Author: Zhu YANG ¹ ; Jiahui ZHAO ¹ ; Kexin XIE ¹ ; Chengwei TANG ¹ ; Can GAN ¹ ; Jinhang GAO ²
Author Information

1. Department of Gastroenterology, West China Hospital, Sichuan University, Chengdu, Sichuan 610041, China.
2. Laboratory of Gastroenterology and Hepatology, West China Hospital, Sichuan University, Chengdu, Sichuan 610041, China.
Publication Type:Review
Keywords: Hepatic stellate cells; Hepatocytes; Immune cells; Kupffer cells; Liver fibrosis; Liver sinusoidal endothelial cells; Metabolic dysfunction-associated steatohepatitis; Metabolic dysfunction-associated steatotic liver disease
MeSH: Humans; Fatty Liver/therapy*; Animals; Liver/pathology*; Kupffer Cells/metabolism*; Hepatocytes/metabolism*; Hepatic Stellate Cells/metabolism*
From: Chinese Medical Journal 2025;138(15):1807-1824
CountryChina
Language:English
Abstract: Metabolic dysfunction-associated steatotic liver disease (MASLD) comprises a spectrum of liver injuries, including steatosis to steatohepatitis (MASH), liver fibrosis, cirrhosis, and relevant complications.
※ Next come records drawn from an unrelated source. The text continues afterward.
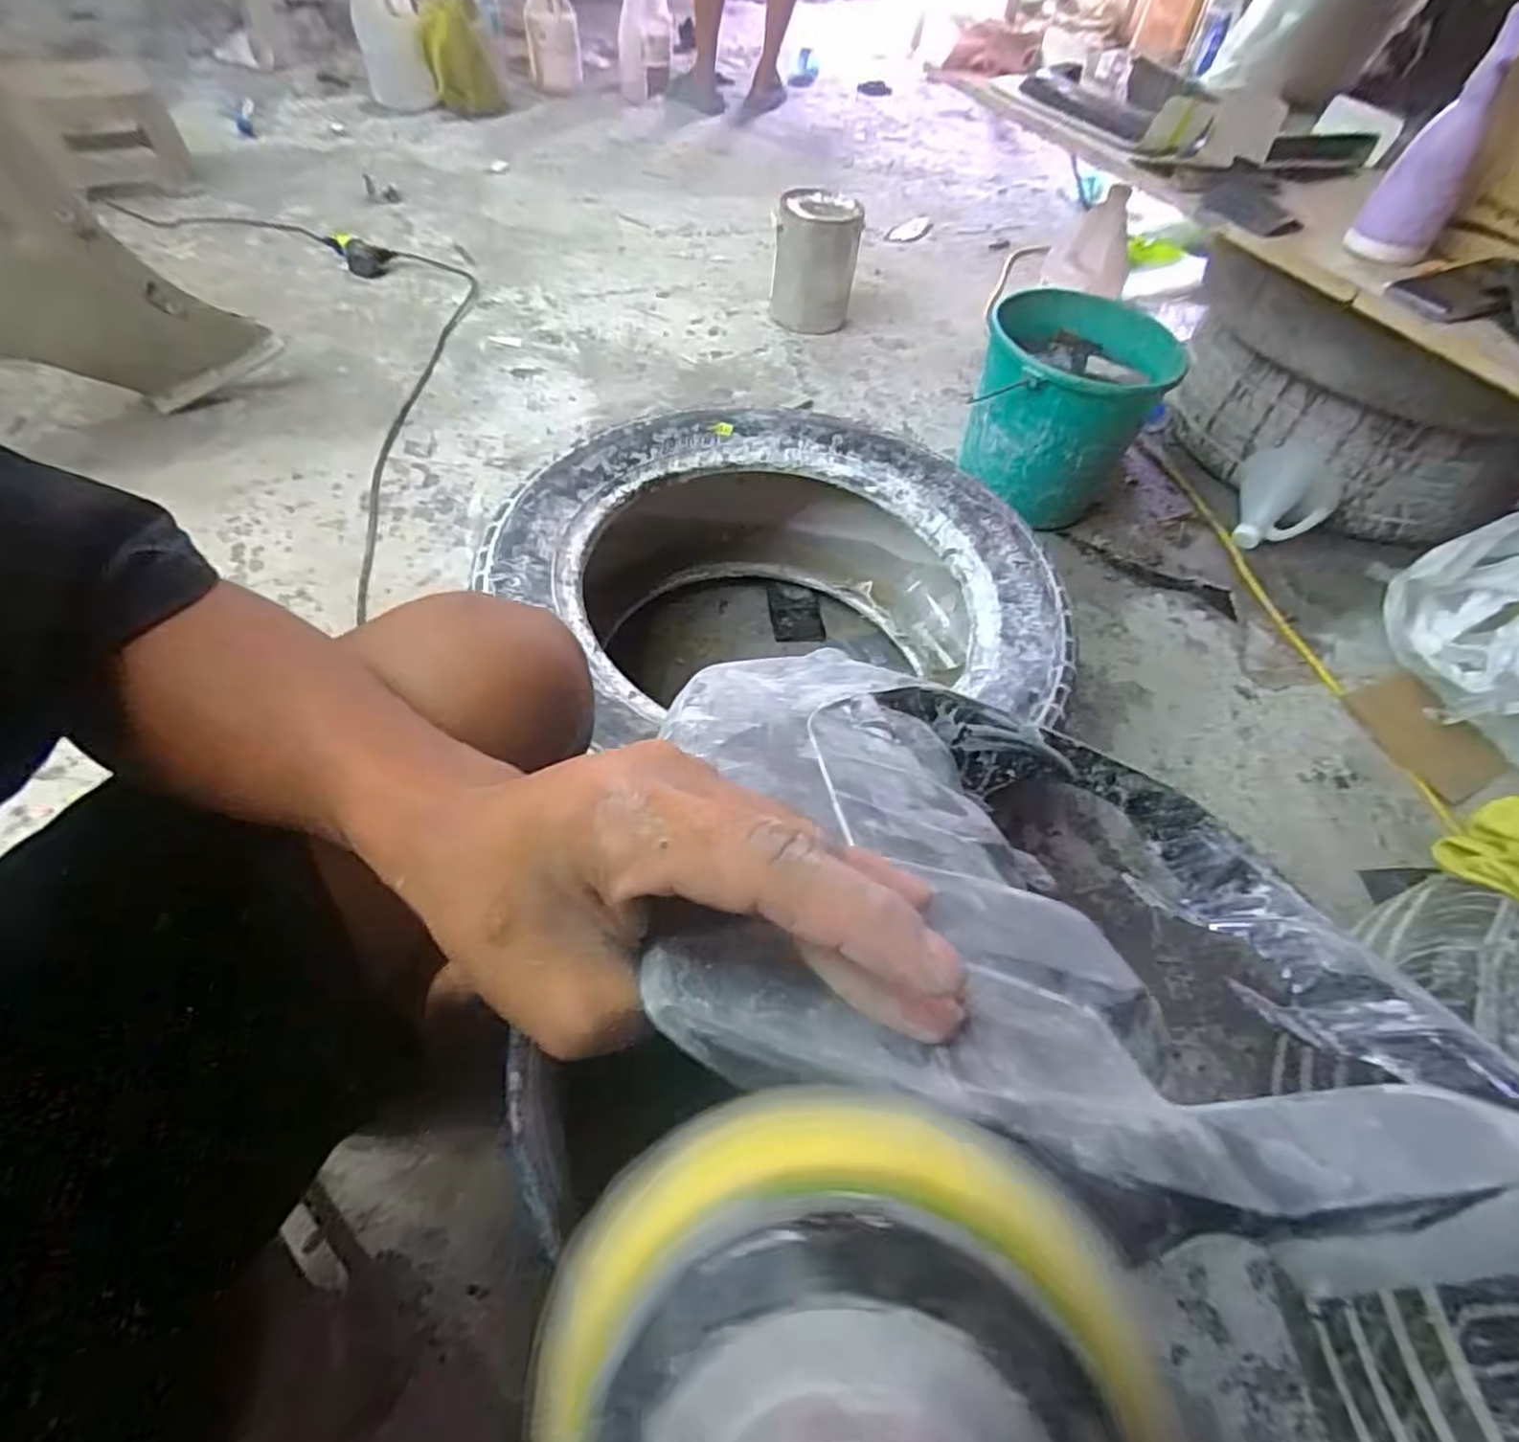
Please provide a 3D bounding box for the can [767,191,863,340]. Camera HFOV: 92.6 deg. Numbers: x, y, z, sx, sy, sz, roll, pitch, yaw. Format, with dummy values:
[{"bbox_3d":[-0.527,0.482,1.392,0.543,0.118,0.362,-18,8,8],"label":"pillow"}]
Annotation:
[{"bbox_3d":[0.108,-0.901,1.435,0.155,0.204,0.145,6,52,-1],"label":"can"}]

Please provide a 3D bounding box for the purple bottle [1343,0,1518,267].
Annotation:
[{"bbox_3d":[0.758,-0.632,0.795,0.085,0.187,0.066,38,58,21],"label":"purple bottle"}]

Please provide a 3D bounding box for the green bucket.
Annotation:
[{"bbox_3d":[0.453,-0.466,1.126,0.260,0.260,0.247,25,54,13],"label":"green bucket"}]

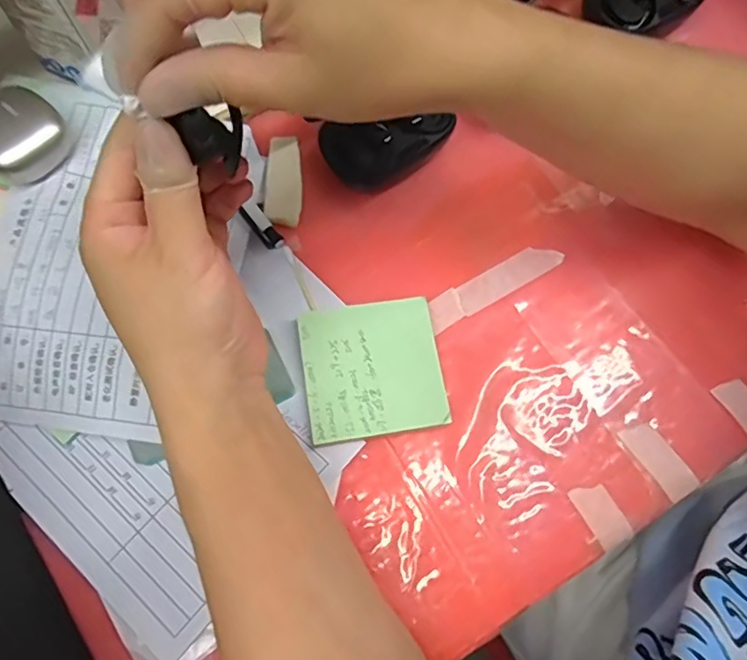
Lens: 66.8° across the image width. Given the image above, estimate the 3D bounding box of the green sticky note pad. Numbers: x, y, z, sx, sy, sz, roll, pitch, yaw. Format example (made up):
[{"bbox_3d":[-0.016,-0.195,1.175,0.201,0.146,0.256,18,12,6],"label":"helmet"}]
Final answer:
[{"bbox_3d":[0.000,0.021,0.323,0.076,0.012,0.076,-9,73,-4],"label":"green sticky note pad"}]

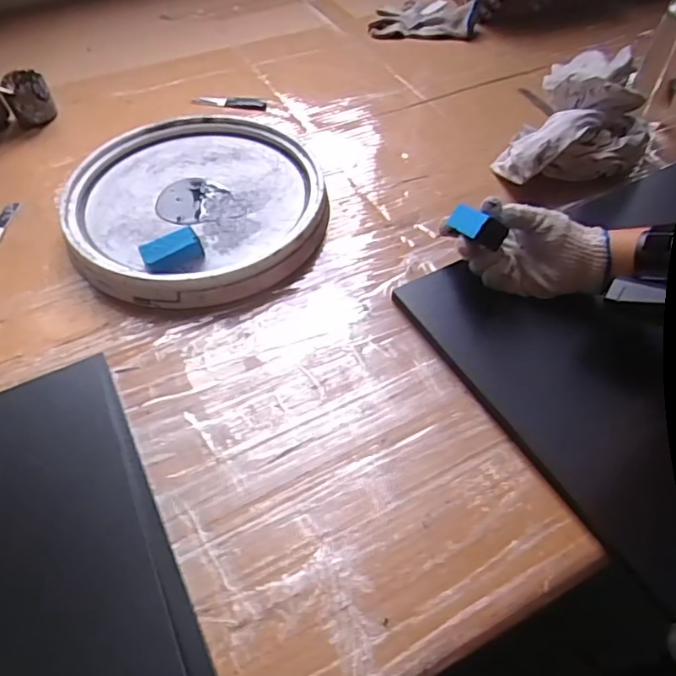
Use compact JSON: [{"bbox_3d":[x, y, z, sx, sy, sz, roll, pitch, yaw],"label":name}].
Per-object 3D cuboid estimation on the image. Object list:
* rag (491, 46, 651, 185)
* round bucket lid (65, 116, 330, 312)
[{"bbox_3d":[0.303,-0.264,0.699,0.149,0.093,0.223,25,56,19],"label":"rag"},{"bbox_3d":[-0.162,-0.165,0.657,0.283,0.044,0.304,0,52,0],"label":"round bucket lid"}]

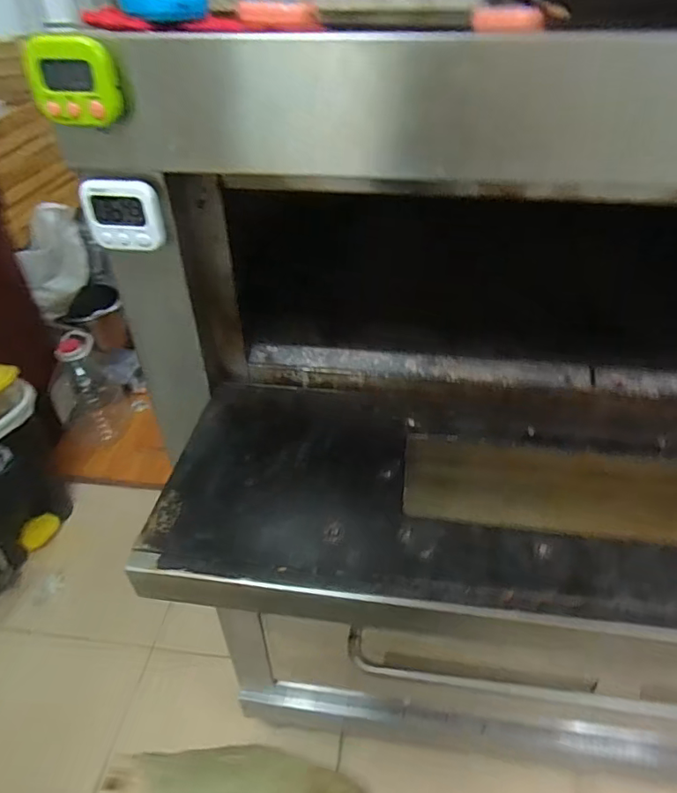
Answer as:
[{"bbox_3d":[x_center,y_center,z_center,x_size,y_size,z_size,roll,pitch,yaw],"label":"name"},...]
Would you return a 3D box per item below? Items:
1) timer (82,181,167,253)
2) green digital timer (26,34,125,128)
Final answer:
[{"bbox_3d":[-0.208,-0.174,0.501,0.071,0.064,0.016,4,40,8],"label":"timer"},{"bbox_3d":[-0.213,-0.255,0.423,0.064,0.062,0.025,5,40,9],"label":"green digital timer"}]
The liver mainly comprises hepatocytes, liver sinusoidal endothelial cells (LSECs), Kupffer cells (KCs), immune cells (T cells, B cells), and hepatic stellate cells (HSCs). Crosstalk among these different liver cells, endogenous aberrant glycolipid metabolism, and altered gut dysbiosis are involved in the pathophysiology of MASLD. This review systematically examines advances in understanding the molecular pathogenesis of MASLD, with a focus on emerging therapeutic targets and translational clinical trials. We first delineate the crucial regulatory mechanisms involving diverse liver cells and the gut-liver axis in MASLD development. These cell-specific pathogenic insights offer valuable perspectives for advancing precision medicine approaches in MASLD treatment. Furthermore, we evaluate potential therapeutic targets and summarize clinical trials currently underway. By comprehensively updating the MASLD pathophysiology and identifying promising strategies, this review aims to facilitate the development of novel pharmacotherapies for this increasingly prevalent condition.